Algérie, la valse des patrons de la police

17/02/2019 – Nicolas Beau

En retraite depuis 2016, Abdelkader Kara Bouhadba vient d’être nommé à la tète de la puissante Direction Générale de la Sûreté Nationale (DGSN), où il remplace le colonel Mustapha Lahbiri, nommé il y a huit mois seulement.

Alors que les prévisions vont bon train sur un embrasement général de l’Algérie, sur fond de manifestations, le patron de la police, Mustapha Lahbiri, vient d’être écarté voici quatre jours. Les flottements constatés sur le terrain sont-ils la conséquence de ces changements au sommet? On assiste à une désorganisation des forces de l’ordre, qui contrairement à leur habitude, semblent totalement passives face aux manifestants qui s’en prennent violemment au pouvoir.

L’intouchable général Hamel

Dans le climat délétère que connait l’Algérie, où les chefs sécuritaires se livrent la guerre, les raisons de la mise à l’écart du patron de la police restent en partie mystérieuses. Voici un an seulement, Mustapha Lahbiri, un ancien moudjahid de près de 80 ans et vieux compagnon de route du Président Bouteflika, avait été choisi pour remplacer le puissant général Abdelghani Hamel, pourtant protégé par le clan Palais de Zéralda. Mais sa tète avait été obtenue, en juillet 2018, par l’incontournable chef d’état major, Gaïd Salah, qui l’accusait de comploter contre lui.

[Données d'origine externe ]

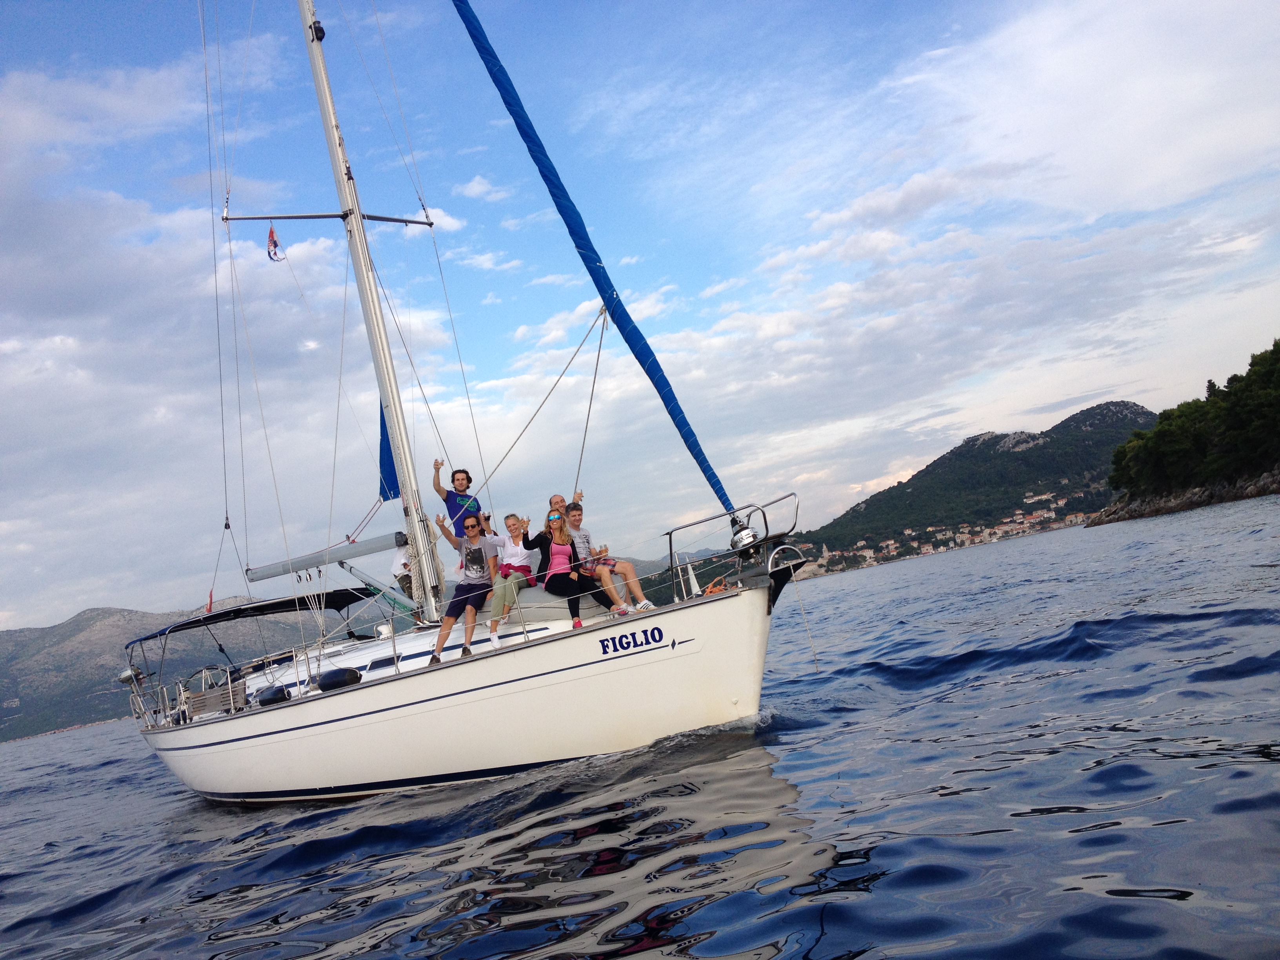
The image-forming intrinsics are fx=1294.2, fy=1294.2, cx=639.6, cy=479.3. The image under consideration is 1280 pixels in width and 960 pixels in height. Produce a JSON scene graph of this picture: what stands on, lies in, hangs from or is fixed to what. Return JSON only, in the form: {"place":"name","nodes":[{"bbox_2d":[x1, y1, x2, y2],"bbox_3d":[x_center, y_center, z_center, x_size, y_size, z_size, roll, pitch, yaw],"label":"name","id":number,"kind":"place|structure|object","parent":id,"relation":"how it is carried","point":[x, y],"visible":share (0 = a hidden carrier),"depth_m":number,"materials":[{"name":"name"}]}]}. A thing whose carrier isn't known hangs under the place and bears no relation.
{"place":"outdoors","nodes":[
{"label":"outdoors","id":0,"kind":"place"},
{"bbox_2d":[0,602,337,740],"label":"mountain","id":1,"kind":"structure","parent":0,"point":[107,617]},
{"bbox_2d":[0,70,447,624],"label":"cloud","id":2,"kind":"structure","parent":0,"point":[17,367],"materials":[{"name":"white"}]},
{"bbox_2d":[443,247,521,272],"label":"cloud","id":3,"kind":"structure","parent":0,"point":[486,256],"materials":[{"name":"white"}]},
{"bbox_2d":[456,175,514,203],"label":"cloud","id":4,"kind":"structure","parent":0,"point":[475,186],"materials":[{"name":"white"}]},
{"bbox_2d":[0,496,1279,959],"label":"sea","id":5,"kind":"structure","parent":0,"point":[1066,816],"materials":[{"name":"liquid"}]},
{"bbox_2d":[124,0,806,806],"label":"sailboat","id":6,"kind":"object","parent":5,"relation":"on","point":[194,746],"visible":0.9,"depth_m":10.69,"materials":[{"name":"white plastic"}]},
{"bbox_2d":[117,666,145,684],"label":"outboard motor","id":7,"kind":"object","parent":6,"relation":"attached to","point":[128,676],"visible":0.78,"depth_m":13.33,"materials":[{"name":"metal"}]},
{"bbox_2d":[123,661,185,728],"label":"stern railing","id":8,"kind":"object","parent":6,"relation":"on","point":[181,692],"visible":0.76,"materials":[{"name":"silver metal"}]},
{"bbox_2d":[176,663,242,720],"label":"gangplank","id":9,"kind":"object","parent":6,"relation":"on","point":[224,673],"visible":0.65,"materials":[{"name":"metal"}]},
{"bbox_2d":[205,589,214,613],"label":"red flag","id":10,"kind":"object","parent":6,"relation":"attached to","point":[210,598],"visible":0.71,"depth_m":13.96,"materials":[{"name":"red fabric"}]},
{"bbox_2d":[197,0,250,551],"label":"rope","id":11,"kind":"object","parent":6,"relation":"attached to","point":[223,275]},
{"bbox_2d":[129,589,377,643],"bbox_3d":[-4.038,1.444,13.586,2.228,0.363,1.897,-5,-5,-41],"label":"bimini top","id":12,"kind":"object","parent":6,"relation":"attached to","point":[260,611],"visible":0.77,"depth_m":13.55,"materials":[{"name":"black fabric"}]},
{"bbox_2d":[255,684,290,706],"bbox_3d":[-3.393,1.993,11.977,0.269,0.214,0.434,-5,-5,-41],"label":"fender","id":13,"kind":"object","parent":6,"relation":"hanging from","point":[279,692],"visible":0.91,"depth_m":11.83,"materials":[{"name":"black"}]},
{"bbox_2d":[315,666,361,690],"bbox_3d":[-2.597,1.703,11.093,0.307,0.225,0.437,-5,-5,-41],"label":"fender","id":14,"kind":"object","parent":6,"relation":"attached to","point":[332,681],"visible":0.95,"depth_m":10.94,"materials":[{"name":"black"}]},
{"bbox_2d":[294,0,451,619],"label":"mast","id":15,"kind":"object","parent":6,"relation":"on","point":[388,396],"visible":0.84,"depth_m":13.20,"materials":[{"name":"white metal"}]},
{"bbox_2d":[265,223,286,260],"bbox_3d":[-3.465,-2.249,12.293,0.176,0.399,0.135,-11,-5,30],"label":"flag","id":16,"kind":"object","parent":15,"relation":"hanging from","point":[271,232],"visible":0.95,"depth_m":12.28,"materials":[{"name":"fabric"}]},
{"bbox_2d":[241,530,404,582],"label":"boom","id":17,"kind":"object","parent":15,"relation":"attached to","point":[377,550],"visible":0.86,"depth_m":12.84,"materials":[{"name":"grey metal"}]},
{"bbox_2d":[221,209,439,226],"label":"spreader","id":18,"kind":"object","parent":15,"relation":"attached to","point":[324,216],"visible":0.9,"depth_m":12.73,"materials":[{"name":"metal"}]},
{"bbox_2d":[376,394,399,499],"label":"sail","id":19,"kind":"object","parent":15,"relation":"attached to","point":[390,466],"visible":0.4,"depth_m":13.21,"materials":[{"name":"blue fabric"}]},
{"bbox_2d":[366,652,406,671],"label":"cabin window","id":20,"kind":"structure","parent":6,"relation":"in","point":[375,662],"depth_m":10.99,"materials":[{"name":"black glass"}]},
{"bbox_2d":[391,537,419,616],"bbox_3d":[-2.219,0.874,12.583,0.518,0.959,0.538,-5,-5,-41],"label":"person","id":21,"kind":"object","parent":6,"relation":"on","point":[404,582],"visible":0.43,"depth_m":12.48},
{"bbox_2d":[433,462,489,538],"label":"man","id":22,"kind":"object","parent":6,"relation":"on","point":[464,488],"visible":0.65,"depth_m":11.25},
{"bbox_2d":[430,505,502,664],"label":"man","id":23,"kind":"object","parent":6,"relation":"on","point":[473,525],"visible":0.96,"depth_m":10.74},
{"bbox_2d":[487,512,536,638],"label":"woman","id":24,"kind":"object","parent":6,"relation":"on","point":[510,525],"visible":0.8,"depth_m":10.72},
{"bbox_2d":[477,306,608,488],"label":"rope","id":25,"kind":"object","parent":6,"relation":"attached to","point":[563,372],"visible":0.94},
{"bbox_2d":[506,590,609,623],"bbox_3d":[-0.658,1.089,10.929,1.051,0.289,1.305,-5,-5,-41],"label":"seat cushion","id":26,"kind":"object","parent":6,"relation":"on","point":[581,611],"visible":0.43,"depth_m":10.51,"materials":[{"name":"grey fabric"}]},
{"bbox_2d":[549,491,583,522],"bbox_3d":[-0.591,0.511,10.725,0.344,0.781,0.438,-12,-5,36],"label":"man","id":27,"kind":"object","parent":6,"relation":"on","point":[555,498],"visible":0.26,"depth_m":10.74},
{"bbox_2d":[518,509,618,625],"bbox_3d":[-0.592,0.741,10.523,0.583,0.926,0.690,-7,-5,-30],"label":"woman","id":28,"kind":"object","parent":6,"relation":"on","point":[550,582],"visible":0.86,"depth_m":10.46},
{"bbox_2d":[439,0,735,520],"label":"furled sail","id":29,"kind":"object","parent":6,"relation":"attached to","point":[550,189],"visible":0.96,"depth_m":11.16,"materials":[{"name":"blue fabric"}]},
{"bbox_2d":[572,307,610,495],"bbox_3d":[-0.453,-0.621,12.207,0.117,2.041,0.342,-8,-4,-16],"label":"rope","id":30,"kind":"object","parent":6,"relation":"attached to","point":[597,364],"visible":0.85,"depth_m":12.18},
{"bbox_2d":[562,500,654,615],"bbox_3d":[-0.292,0.652,10.488,0.515,0.922,0.603,-5,-5,-41],"label":"man","id":31,"kind":"object","parent":6,"relation":"on","point":[624,571],"visible":0.85,"depth_m":10.37},
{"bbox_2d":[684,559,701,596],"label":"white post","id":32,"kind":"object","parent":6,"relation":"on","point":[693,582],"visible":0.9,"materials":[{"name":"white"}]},
{"bbox_2d":[701,575,732,595],"bbox_3d":[0.610,0.859,10.329,0.308,0.149,0.353,-5,-5,-41],"label":"rope","id":33,"kind":"object","parent":6,"relation":"on","point":[708,590],"visible":0.67,"depth_m":10.27,"materials":[{"name":"orange"}]},
{"bbox_2d":[662,494,797,594],"bbox_3d":[0.760,0.556,10.053,1.308,0.700,1.211,-5,-5,-41],"label":"bow railing","id":34,"kind":"object","parent":6,"relation":"on","point":[671,555],"visible":0.87,"depth_m":10.10,"materials":[{"name":"silver metal"}]},
{"bbox_2d":[728,523,760,552],"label":"furling drum","id":35,"kind":"object","parent":6,"relation":"on","point":[746,536],"visible":0.92,"depth_m":10.20,"materials":[{"name":"silver metal"}]},
{"bbox_2d":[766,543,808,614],"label":"anchor","id":36,"kind":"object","parent":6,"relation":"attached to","point":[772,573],"visible":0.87,"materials":[{"name":"metal"}]},
{"bbox_2d":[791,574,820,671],"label":"rope","id":37,"kind":"object","parent":6,"relation":"hanging from","point":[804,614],"visible":0.98,"depth_m":11.63,"materials":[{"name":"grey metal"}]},
{"bbox_2d":[0,0,1279,633],"label":"sky","id":38,"kind":"structure","parent":0,"point":[475,186],"materials":[{"name":"blue"}]},
{"bbox_2d":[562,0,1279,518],"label":"cloud","id":39,"kind":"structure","parent":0,"point":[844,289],"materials":[{"name":"white"}]},
{"bbox_2d":[781,400,1158,578],"label":"hill","id":40,"kind":"structure","parent":0,"point":[913,480],"materials":[{"name":"green stone"}]},
{"bbox_2d":[803,486,1096,575],"label":"village","id":41,"kind":"object","parent":40,"relation":"on","point":[1024,525],"visible":0.55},
{"bbox_2d":[1088,466,1279,524],"label":"rocky shore","id":42,"kind":"structure","parent":0,"point":[1180,504],"materials":[{"name":"grey stone"}]},
{"bbox_2d":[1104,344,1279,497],"label":"trees","id":43,"kind":"object","parent":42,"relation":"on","point":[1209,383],"visible":0.97,"materials":[{"name":"green plant"}]}
]}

L’annonce du départ du général Hamel avait provoqué une onde de choc à Alger, tant le général Hamel semblait intouchable. Ces dernières années, ce haut gradé avait obtenu des recrutements et des moyens considérable. Au point qu’il passait même pour un des successeurs possibles du président Bouteflika

Pourquoi écarter, huit mois plus tard, son successeur, le colonel Lahbiri, un ancien patron des pompiers vieilli sous le harnais et qui ne semblait devoir faire de l’ombre à personne?

L’ombre de Gaid Salah

Pourtant le vieux colonel n’est pas resté inactif. Dès son arrivée durant l’été 2018, Mustapha Lahbiri a multiplié les nominations, notamment parmi les chefs de sûreté dans le wilayas (préfectures). Fin décembre 2018, le nouveau remaniement qu’il envisageait au sein des fonctions d’encadrement policier est bloqué par le ministre de l’Intérieur, resté proche de la Présidence.

Ultime initiative qui n’a pas plus en haut lieu, le colonel Mustapha Lahbiri a décidé, ces derniers jours, de chasser les enfants du général Hamel de la somptueuse villa de fonctions que ces derniers occupaient encore à Alger. De là à le soupçonner de rouler pour le chef d’état major, Gaïd Salah, il n’y a qu’un pas que certains pourraient bien avoir franchi.

Si un accord constant règne au sommet de l’Etat entre le général Gaïd Salah et un Président Bouteflika diminué, leurs entourages respectifs se livrent à des luttes féroces d’influence au sein des forces sécuritaires dans une sorte de feuilleton quasi quotidien. Chaque camp place ses pions et prépare les affrontements futurs, lorsque le chef d’état à bout de forces aura enfin renoncé au pouvoir.

L’appel au professionnalisme

Le changement à la tète de la police pourrait répondre à de banales raisons d’efficacité. Le nouveau patron de la DGSN, Abdelkader Kara Bouhadba, qui avait pris sa retraite en 2016, passe pour un grand professionnel, sans préférences partisanes, y compris chez certains opposants au régime du clan Bouteflika.

Compte tenu de la fébrilité qui règne en Algérie, beaucoup sont prèts à saluer l’arrivée d »un vrai spécialiste de l’ordre public qui ne devrait pas chômer dans les semaines qui viennent.